As you work on yourself spiritually and raise your vibration, you’re going to be overwhelmed with people who want some of your energy, and many of them might put a romantic interpretation on this. It does not matter what you look like; raising your vibration can make you physically attractive. (I know people who have used law of attraction to lose weight and even look younger.) Not to mention, people will see the light in your heart and not all of them will have the best intentions – the problem is, they aren’t aware of this. They just see this beautiful, compassionate, caring person that you are, and they want to make you theirs somehow.

This can be confusing at first. When it happened for me, I wondered, “Where are these men coming from, and why so suddenly?

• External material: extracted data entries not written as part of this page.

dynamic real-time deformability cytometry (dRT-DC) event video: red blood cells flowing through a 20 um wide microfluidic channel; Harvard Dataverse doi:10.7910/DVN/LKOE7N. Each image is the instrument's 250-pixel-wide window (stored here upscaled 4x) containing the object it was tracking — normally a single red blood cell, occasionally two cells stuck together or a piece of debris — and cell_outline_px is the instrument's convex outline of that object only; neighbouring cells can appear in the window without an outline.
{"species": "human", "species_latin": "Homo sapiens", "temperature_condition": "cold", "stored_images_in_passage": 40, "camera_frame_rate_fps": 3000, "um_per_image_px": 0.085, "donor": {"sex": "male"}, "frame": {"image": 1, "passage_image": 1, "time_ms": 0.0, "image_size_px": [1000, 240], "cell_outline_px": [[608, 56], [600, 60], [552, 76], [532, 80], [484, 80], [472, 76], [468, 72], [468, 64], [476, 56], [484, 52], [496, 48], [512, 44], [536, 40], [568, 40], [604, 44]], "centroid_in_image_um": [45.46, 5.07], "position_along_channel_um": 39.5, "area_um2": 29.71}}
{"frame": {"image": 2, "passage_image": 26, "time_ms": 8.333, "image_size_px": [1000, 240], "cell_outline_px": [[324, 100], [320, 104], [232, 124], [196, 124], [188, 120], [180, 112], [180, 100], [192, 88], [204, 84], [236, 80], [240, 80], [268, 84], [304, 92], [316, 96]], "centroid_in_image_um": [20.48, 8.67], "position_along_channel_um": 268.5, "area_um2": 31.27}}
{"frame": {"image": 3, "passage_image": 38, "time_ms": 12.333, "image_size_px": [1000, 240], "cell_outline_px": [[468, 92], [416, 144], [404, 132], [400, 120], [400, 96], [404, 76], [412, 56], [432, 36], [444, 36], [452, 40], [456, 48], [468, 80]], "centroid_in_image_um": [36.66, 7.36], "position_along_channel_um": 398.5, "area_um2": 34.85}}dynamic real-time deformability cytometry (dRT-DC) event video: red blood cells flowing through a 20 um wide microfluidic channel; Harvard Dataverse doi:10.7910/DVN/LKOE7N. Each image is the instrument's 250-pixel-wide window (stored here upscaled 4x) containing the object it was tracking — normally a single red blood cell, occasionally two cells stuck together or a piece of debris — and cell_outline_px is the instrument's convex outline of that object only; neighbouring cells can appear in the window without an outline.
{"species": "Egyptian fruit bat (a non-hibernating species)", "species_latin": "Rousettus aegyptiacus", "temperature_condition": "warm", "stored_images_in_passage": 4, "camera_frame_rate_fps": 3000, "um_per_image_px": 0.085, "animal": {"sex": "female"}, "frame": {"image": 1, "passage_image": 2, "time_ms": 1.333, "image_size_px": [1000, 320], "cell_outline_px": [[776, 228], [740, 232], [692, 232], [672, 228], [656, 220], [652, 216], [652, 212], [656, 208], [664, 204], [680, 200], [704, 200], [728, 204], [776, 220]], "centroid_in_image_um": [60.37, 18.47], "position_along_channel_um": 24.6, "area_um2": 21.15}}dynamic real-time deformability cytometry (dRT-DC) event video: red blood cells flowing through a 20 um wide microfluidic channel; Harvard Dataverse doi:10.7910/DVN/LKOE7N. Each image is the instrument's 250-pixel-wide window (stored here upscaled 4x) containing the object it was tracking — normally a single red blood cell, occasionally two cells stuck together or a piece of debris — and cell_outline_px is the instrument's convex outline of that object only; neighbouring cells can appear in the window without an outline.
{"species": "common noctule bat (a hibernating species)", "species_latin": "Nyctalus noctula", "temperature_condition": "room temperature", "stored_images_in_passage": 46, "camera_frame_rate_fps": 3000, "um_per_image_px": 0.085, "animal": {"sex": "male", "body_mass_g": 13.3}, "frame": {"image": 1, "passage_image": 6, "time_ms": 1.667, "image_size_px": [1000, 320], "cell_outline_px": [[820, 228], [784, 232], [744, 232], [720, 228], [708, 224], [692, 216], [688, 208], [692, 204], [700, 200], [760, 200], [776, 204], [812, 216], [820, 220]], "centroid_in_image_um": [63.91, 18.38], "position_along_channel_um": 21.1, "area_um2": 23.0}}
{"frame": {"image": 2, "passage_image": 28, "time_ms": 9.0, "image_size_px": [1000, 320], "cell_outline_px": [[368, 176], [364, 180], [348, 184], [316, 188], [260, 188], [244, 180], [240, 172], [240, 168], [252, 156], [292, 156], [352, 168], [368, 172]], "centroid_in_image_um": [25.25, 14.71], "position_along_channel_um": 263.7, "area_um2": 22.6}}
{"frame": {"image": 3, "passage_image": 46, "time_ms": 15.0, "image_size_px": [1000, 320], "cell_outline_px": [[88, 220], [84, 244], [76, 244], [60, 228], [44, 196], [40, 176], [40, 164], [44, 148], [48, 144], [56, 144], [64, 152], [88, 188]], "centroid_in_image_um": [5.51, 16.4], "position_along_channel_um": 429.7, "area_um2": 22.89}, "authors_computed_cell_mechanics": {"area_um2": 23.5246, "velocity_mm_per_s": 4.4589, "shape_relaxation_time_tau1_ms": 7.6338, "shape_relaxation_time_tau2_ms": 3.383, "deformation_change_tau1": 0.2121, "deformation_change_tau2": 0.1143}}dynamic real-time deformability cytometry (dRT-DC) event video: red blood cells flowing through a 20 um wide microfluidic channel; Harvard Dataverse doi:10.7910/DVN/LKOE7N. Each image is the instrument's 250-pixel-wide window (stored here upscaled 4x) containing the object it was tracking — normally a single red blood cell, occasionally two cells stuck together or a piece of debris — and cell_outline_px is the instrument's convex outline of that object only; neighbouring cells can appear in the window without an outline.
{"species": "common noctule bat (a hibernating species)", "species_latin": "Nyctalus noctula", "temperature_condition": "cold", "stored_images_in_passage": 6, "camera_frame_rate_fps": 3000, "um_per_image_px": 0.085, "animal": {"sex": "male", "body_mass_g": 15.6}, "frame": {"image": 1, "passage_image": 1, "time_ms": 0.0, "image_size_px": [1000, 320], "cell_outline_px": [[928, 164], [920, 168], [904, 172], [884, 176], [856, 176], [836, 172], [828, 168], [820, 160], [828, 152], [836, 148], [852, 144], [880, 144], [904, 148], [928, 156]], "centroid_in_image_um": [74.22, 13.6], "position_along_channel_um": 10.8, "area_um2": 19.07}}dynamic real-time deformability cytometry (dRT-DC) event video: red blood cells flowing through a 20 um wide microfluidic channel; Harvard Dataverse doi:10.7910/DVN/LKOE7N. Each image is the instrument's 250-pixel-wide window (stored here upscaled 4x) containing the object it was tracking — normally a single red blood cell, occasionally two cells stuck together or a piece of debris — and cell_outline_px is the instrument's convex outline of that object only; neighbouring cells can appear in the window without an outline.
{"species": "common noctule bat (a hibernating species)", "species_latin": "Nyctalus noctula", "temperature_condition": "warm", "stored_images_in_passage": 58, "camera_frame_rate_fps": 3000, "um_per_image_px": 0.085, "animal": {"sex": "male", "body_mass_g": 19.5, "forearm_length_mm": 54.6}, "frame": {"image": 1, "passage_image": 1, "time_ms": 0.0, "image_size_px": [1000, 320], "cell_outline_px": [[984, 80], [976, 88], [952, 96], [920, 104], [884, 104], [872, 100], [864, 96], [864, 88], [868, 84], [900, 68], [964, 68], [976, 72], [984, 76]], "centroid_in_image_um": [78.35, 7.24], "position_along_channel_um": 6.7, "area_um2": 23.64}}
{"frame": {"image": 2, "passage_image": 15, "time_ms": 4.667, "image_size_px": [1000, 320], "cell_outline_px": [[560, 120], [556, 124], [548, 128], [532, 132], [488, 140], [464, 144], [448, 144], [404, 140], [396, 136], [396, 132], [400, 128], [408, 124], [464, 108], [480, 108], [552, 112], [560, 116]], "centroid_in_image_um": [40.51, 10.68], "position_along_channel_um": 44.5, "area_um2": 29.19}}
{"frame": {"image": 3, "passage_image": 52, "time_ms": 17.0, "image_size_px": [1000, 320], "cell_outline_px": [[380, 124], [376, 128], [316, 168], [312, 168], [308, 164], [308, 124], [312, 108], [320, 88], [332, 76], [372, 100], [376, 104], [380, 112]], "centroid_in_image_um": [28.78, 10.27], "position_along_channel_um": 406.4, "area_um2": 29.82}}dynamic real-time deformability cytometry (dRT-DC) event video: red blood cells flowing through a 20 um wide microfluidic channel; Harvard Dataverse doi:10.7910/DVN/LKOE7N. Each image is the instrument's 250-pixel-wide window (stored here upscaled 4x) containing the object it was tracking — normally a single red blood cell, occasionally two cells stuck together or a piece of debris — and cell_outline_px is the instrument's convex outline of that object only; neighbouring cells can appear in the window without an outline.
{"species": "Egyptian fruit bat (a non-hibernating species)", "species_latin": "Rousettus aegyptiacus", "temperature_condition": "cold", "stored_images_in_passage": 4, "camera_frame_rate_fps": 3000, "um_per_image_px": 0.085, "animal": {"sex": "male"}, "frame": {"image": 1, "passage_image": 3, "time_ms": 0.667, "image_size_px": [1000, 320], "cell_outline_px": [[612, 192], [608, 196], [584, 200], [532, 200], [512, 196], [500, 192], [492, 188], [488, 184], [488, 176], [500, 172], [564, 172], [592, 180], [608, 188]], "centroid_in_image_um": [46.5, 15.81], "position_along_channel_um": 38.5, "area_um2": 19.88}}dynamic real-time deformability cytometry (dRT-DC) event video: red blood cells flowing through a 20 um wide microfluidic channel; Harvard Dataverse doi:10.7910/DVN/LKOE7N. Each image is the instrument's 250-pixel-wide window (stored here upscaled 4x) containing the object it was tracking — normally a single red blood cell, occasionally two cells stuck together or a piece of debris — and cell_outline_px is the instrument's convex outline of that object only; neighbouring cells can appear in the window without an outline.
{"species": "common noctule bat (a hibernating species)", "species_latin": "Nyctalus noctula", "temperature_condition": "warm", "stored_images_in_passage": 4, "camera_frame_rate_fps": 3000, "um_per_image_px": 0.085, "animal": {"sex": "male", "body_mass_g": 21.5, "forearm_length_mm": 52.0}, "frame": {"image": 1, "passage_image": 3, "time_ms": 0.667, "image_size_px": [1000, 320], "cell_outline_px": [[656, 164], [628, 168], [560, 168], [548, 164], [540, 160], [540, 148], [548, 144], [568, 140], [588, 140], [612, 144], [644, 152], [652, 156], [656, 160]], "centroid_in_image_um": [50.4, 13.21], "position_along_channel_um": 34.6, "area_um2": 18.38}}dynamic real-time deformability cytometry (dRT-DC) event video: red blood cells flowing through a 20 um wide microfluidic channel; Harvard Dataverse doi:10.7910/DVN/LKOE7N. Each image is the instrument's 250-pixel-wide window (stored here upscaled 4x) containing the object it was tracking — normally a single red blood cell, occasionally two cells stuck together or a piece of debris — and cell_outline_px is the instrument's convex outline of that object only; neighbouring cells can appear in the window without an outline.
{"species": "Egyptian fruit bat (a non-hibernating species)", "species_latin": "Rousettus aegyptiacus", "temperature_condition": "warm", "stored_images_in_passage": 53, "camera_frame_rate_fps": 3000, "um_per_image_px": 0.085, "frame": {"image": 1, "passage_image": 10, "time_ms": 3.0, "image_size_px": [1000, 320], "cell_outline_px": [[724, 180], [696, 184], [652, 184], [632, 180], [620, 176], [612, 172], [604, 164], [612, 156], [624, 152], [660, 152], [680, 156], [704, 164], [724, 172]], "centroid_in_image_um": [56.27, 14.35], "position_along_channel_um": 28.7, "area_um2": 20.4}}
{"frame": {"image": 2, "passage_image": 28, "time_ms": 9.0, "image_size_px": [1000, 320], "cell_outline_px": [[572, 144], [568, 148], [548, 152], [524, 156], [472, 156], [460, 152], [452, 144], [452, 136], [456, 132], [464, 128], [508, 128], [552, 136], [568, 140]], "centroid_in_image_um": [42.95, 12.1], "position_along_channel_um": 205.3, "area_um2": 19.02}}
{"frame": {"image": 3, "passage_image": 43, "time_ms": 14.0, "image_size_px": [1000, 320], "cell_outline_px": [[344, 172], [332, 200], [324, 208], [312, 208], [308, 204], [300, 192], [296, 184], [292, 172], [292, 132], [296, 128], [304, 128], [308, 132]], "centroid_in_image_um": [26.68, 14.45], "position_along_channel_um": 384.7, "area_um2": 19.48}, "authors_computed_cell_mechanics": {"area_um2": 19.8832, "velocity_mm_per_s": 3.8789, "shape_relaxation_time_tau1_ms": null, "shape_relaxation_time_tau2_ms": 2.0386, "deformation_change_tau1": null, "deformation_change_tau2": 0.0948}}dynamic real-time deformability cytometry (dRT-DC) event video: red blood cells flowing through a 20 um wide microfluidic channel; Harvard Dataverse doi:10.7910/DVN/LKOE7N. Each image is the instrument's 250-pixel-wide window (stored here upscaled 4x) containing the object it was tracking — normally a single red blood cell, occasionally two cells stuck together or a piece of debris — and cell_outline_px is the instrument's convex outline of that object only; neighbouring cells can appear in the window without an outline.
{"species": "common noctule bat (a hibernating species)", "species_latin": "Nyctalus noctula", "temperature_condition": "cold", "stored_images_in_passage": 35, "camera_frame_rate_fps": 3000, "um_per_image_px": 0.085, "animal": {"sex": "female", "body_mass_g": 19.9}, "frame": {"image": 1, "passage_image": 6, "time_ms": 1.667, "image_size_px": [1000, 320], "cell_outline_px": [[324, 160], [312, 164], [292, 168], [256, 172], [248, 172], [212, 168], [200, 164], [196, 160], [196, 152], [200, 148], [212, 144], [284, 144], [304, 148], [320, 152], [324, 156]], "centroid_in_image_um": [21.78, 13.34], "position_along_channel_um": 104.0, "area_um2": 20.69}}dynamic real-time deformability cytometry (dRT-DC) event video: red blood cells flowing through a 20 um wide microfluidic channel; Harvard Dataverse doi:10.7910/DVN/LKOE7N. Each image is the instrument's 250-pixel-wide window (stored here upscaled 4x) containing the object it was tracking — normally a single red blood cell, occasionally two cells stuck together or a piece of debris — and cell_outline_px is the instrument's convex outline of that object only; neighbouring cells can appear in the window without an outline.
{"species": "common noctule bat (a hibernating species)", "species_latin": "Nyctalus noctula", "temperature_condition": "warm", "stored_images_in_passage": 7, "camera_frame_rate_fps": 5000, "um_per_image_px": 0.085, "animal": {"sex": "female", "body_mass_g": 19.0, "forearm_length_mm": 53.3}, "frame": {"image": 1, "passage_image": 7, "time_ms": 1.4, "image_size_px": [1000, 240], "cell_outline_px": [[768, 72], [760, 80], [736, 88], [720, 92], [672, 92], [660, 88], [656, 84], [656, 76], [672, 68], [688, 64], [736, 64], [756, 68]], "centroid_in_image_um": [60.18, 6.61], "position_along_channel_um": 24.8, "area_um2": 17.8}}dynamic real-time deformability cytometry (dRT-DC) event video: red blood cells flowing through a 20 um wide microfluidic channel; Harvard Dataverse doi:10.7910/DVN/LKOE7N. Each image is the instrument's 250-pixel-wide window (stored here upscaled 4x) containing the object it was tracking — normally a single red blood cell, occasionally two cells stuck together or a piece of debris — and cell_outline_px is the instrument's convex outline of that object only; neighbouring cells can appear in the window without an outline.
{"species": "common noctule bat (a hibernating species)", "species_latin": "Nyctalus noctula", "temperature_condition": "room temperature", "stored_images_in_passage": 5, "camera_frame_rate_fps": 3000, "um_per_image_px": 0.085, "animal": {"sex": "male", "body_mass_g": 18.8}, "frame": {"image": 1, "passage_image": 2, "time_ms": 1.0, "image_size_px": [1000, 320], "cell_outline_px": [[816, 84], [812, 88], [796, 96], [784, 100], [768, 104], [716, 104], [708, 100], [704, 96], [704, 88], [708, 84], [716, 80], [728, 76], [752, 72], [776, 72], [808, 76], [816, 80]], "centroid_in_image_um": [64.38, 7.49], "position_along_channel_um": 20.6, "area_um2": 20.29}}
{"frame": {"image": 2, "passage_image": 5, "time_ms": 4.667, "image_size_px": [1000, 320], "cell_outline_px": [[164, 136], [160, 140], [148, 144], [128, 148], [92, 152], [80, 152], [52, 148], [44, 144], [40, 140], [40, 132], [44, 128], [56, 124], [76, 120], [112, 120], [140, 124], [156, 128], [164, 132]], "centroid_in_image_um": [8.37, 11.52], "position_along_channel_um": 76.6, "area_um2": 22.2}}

Am I not being open enough to the opportunities the universe is giving me?” The truth was, I was attracted to none of them, and as I became more aware that they loved my compassion and care more than me as a person, I slowly backed away. Because of my gifts, I understood them and was able to make them feel seen, but this was often one-sided. I did not receive it in return. Some of them said that I treated them in a way that no other woman ever had – and this was simply because I listened to them and validated their feelings. While that is a shame that it’s not a more common occurrence in their lives, this did not equate to love. True love takes much more than this, and it must flow both ways in order for both parties to feel satisfied and healthy.

If you are not yet in alignment with TF union on all levels, please don’t feel guilty if you seem to be having many other chances for a partner, but you aren’t accepting them. If you experience many suitors and wonder whether to accept their offers of companionship, look carefully at the other person’s energy and intentions toward you.

Some questions you might ask yourself:

  1. Does my body tense up when this person talks to me?
  2. Does this person offer more problems than solutions?
  3. Does this person seem clingy, or like they want more than I can give them right now?
  4. Are they being patient and kind, or demanding and passive-aggressive? Does it seem like they make up problems to get my attention?

These questions are especially important for those of you who identify as empaths.

One such suitor in my life threatened suicide after I turned him down. This was after I had given the relationship an honest try, but he behaved in a way that hurt me. After he told me he wanted to die, I spent the rest of the day desperately trying to help him and called the suicide prevention line for him, since he wouldn’t call it himself. He suddenly stopped texting me and I feared the worst. For several months, I carried this in my heart, and then he reached out to me, out of the blue. I was so happy he was alive that I agreed to see him. It became apparent that he wanted more than I wanted to give him, but I felt afraid to say no again. He sensed that none of my heart was behind it and became angry with me. I eventually had to block him.

I knew I couldn’t help him, and even if I did love him, it wouldn’t change anything. He held on to the belief that life was hopeless and lonely. He held on to a deep dislike of humanity. I could not change these things for him. After working so hard on myself to emerge from my depression, I did not want to be around someone who could drag me back into my old ways of thinking and feeling.

Pay attention to your red flags, and don’t doubt yourself if you want to hold out for your true love. Remember that love is patient and kind. You will be a gentle healing agent to many in your lifetime, but you also deserve this in return. You deserve a partner who can be positive and strong for you as you are for him/her. You’ve done far too much work and gone too far just to go this far.

This is not even about “waiting” for your TF.

It’s about your faith that the universe has something wonderful in store for you.